DERMOT KEOGH ON SEX SCANDALS IN THE CATHOLIC CHURCH
Added on January 30, 2008[ Dr Dermot Keogh is Professor of History at University College Cork and author of 'Twentieth Century Ireland'. It is clear that he does NOT accept the standard narrative regarding Ireland's child abuse scandal/witch-hunt. However he uses Aesopian language rather than spell out the witch-hunting reality. Thus "Dear Daughter' features a claim by Christine Buckley that Sister Xavieria caned her so severely that the entire side of her leg was split open from her hip to her knee; she was then treated in the casualty department of the local hospital and received 80 to 120 stitches. Ms Buckley produced no medical evidence to support this bizarre claim and the surgeon who ran the casualty department has stated that he never came across such a case.

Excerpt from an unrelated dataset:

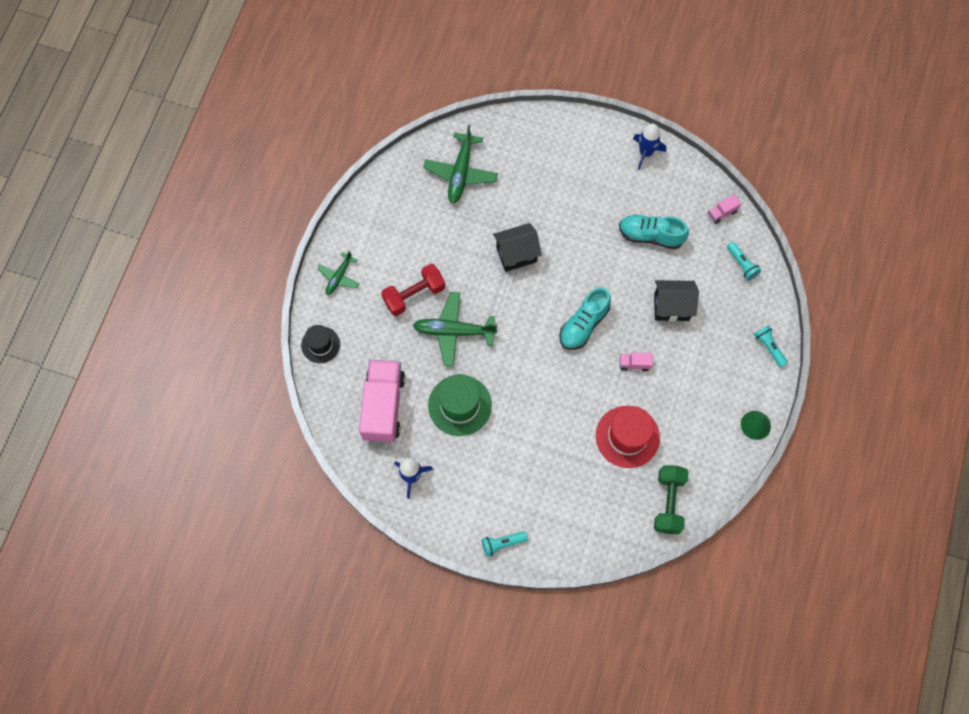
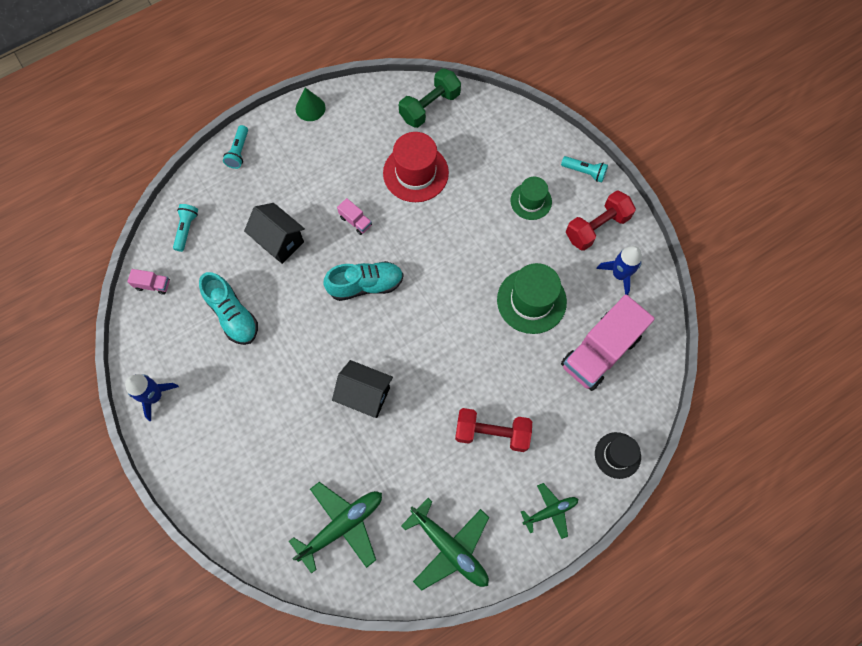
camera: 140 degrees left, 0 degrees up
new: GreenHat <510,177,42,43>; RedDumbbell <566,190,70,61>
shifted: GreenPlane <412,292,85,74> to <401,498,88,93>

Dermot Keogh merely states that " the coverage in [Dear Daughter] was neither comprehensive nor definitive and it raised many questions".
It certainly did!
Rory Connor
30 January 2008 ]
Extract from essay 'Ireland at the Turn of the Century: 1994-2001' by Dermot Keogh. (This is chapter 24 of the book 'The Course of Irish History' by T.W. Moody and F.X. Martin)
In the 1990s, the clerical Catholic Church was forced to confront a number of scandals of various degrees of severity. High-profile paternity suits ensured that the private lives of the Bishop of Galway, Eamonn Casey, and well-known priest Father Michael Cleary were splashed all over the front pages of Irish newspapers. Serious allegations were also made against state-funded and religious-run orphanages and industrial schools. Many of the allegations related to events going back to the 1940s and 1950s.
Two television programmes set the framework for the public discussion on this area. Dear Daughter was broadcast on RTE on 28 February 1996. In it Christine Buckley told the story of her time in St. Vincent's industrial school, Goldenbridge, Dublin, run by the Sisters of Mercy. Her account was an indictment of the manner in which the school allegedly operated. But the coverage in the programme was neither comprehensive nor definitive and it raised many questions.
On 9 May 1996 allegations of abuse were made against the Sisters of Charity orphanage at Madonna House in Dublin. A report documented some fifteen cases. In April and May 1999, RTE broadcast Mary Raftery's three-part documentary entitled 'States of Fear' on the history of the industrial-school system in Ireland. The reaction to the programmes was extensive and intensive, in the newspapers and on radio. It was followed by a number of books on the subject. ***
However, taken as a whole, these commentaries do not constitute a reliable history of the industrial-school system in Ireland. That may emerge from the commission to inquire into childhood abuse set uyp by the government in May 1999, when the Taoiseach apologized to the victims of childhood abuse on behalf of the State and its citizens "for our collective failure to intervene, to detect their pain, to come to their rescue."
*** Based on 'States of Fear', Mary Raftery and Eoin O'Sullivan published 'Suffer the Little Children: The Inside Story of Ireland's Industrial Schools' in 1999. In 1998 Susan McKay's 'Sophia's Choice' was published. The following year, Bernadette Fahy wrote 'Freedom of Angels: Surviving Goldenbridge Orphanage'.